# Outlaw Decoy Company



## nodakoutdoors.com

Anybody want to take a guess what happened to Outlaw? A lot of rumors floating around that they're went out of business. Site's been down for 5 days and nobody's answered the phone in 2 weeks.

Yikes!


----------



## Miller

There decoys got worse,and they started selling lamps, tents, and other junk that nobody wants from a decoy company.I could say I saw this coming.


----------



## Old Hunter

So are used Outlaw sillys worth more money now?


----------



## Miller

they filed for bankruptsy, chapter 7 i think.


----------



## Matt Jones

I'd like to say I saw this coming but I didn't. Outlaw pioneered photo-silo's and the only real competition they had was Real Geese. There are a lot of guys that are pretty loyal to Outlaw when it comes to silo's...anyone know the whole story?


----------



## duckman53821

I ordered 2 doz canada silo's in February. I recieved one dozen and they said the other dozen was on back order and I wouldn't get them for 2 months. I guess I won't see that other dozen. :******: :******:


----------



## Matt Jones

I heard that Outlaw went under because of a class action lawsuit against them. Apparently a group of hunters drown after capsizing their Outlaw boat and being trapped. Outlaw was found responsible by not designing the boat properly and probably sued for millions by the families. I haven't seen anything in print about this so I'm not certain of the validity of this. Although, It would make sense.


----------



## SiouxperDave25

From a Spokane newspaper:

Suit against decoy maker moves ahead

Former shareholder seeks compensation; company files Chapter 7 bankruptcy

By Linn Parish

James A. Cripe, former president and CEO of the now-defunct Outlaw Decoys Inc., has received permission from U.S. Bankruptcy Court here to proceed with a lawsuit against the company.

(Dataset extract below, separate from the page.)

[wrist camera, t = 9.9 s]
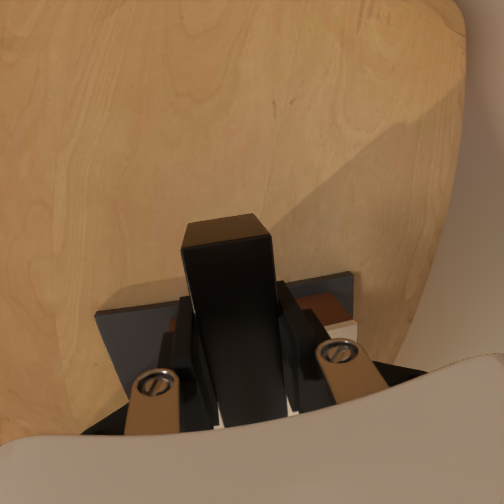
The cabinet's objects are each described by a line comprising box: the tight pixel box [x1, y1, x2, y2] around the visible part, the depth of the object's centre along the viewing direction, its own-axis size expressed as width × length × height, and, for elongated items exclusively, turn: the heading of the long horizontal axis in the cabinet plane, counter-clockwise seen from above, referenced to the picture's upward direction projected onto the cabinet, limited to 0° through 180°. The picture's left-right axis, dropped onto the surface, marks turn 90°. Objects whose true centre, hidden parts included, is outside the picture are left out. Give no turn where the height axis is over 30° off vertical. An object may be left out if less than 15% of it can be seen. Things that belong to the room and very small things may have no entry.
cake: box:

In May, Outlaw Decoys, a Spokane Valley-based maker of hunting decoys and online retailer of outdoor goods, ceased operation and filed for protection from creditors under Chapter 7 of the U.S. Bankruptcy Code.

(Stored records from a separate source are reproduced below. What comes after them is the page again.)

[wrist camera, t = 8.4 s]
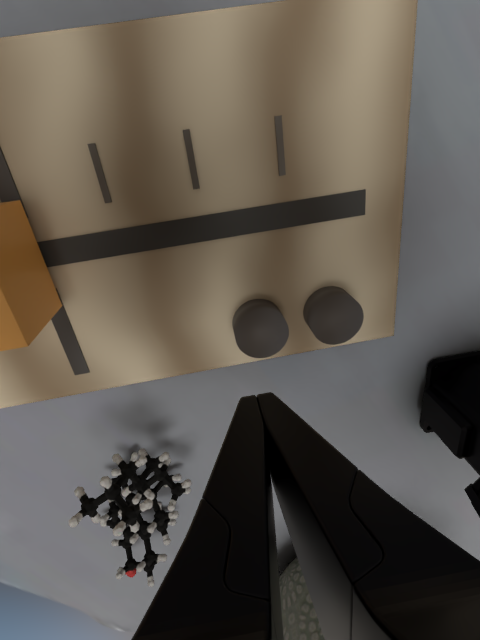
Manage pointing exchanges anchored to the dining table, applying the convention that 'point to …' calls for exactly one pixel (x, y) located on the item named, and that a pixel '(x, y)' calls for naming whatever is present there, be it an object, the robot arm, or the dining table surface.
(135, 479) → the molecular model
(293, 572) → the planter
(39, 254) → the fader cap
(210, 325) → the console panel
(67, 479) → the dining table surface
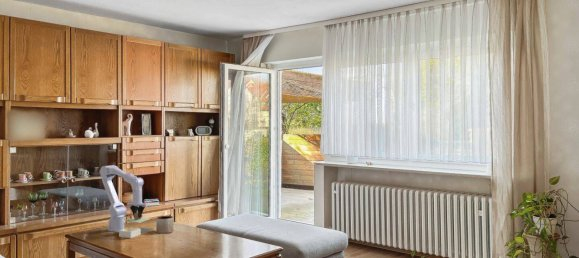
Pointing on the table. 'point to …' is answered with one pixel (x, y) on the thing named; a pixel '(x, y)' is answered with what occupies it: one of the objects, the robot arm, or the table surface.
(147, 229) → the mat
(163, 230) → the planter
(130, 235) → the beige bevelled block
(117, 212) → the robot arm
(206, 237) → the table surface
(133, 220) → the lid
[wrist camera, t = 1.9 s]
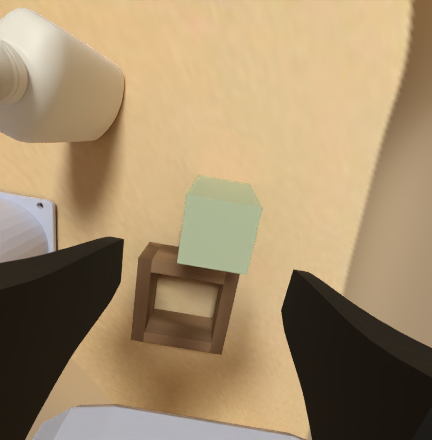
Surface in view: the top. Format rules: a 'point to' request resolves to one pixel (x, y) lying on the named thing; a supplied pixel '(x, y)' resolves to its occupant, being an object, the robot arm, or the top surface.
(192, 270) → the socket block
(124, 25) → the top surface
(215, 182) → the pale green block
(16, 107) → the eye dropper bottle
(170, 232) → the top surface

Cripe, a secured creditor of the company, is suing the company in Spokane County Superior Court for allegedly defaulting on a retirement and reorganization agreement.

Prior to shutting its doors, Outlaw Decoys was located in a 12,000-square-foot space at the Spokane Business & Industrial Park, in Spokane Valley. It had 12 employees as of earlier this year.

The bankruptcy filing lists the company's total liabilities at about $1.2 million and total assets at about $600,000. In Chapter 7 proceedings, assets are liquidated, and the proceeds are distributed to creditors.

Kevin O'Rourke, an attorney with Southwell & O'Rourke PS who is representing Outlaw Decoys in its bankruptcy proceeding, says the company encountered some manufacturing problems in 2001. Legal issues have arisen since then, and the company was unable to overcome both the manufacturing and legal issues, O'Rourke says. He declines to expand on the manufacturing problems and the legal issues. Tim Cripe, president of Outlaw Decoys and James Cripe's son, declined to comment.

In addition to James Cripe's suit against the company, which was filed last October, Lyric Capital Investment Corp., a West Palm Beach, Fla., venture-capital company, has filed suit in Superior Court against James A. and Adele Cripe and Outlaw Decoys. The complaint filed with the court alleges "a deliberate scheme by James Cripe to rescue Outlaw from near insolvency by fraudulently obtaining capital from Lyric Capital."

Lyric had invested about $1.8 million in Outlaw between 2000 and 2002.

Outlaw Decoys shut down operations in May.


----------



## tb

For cripes sake, anyway.


----------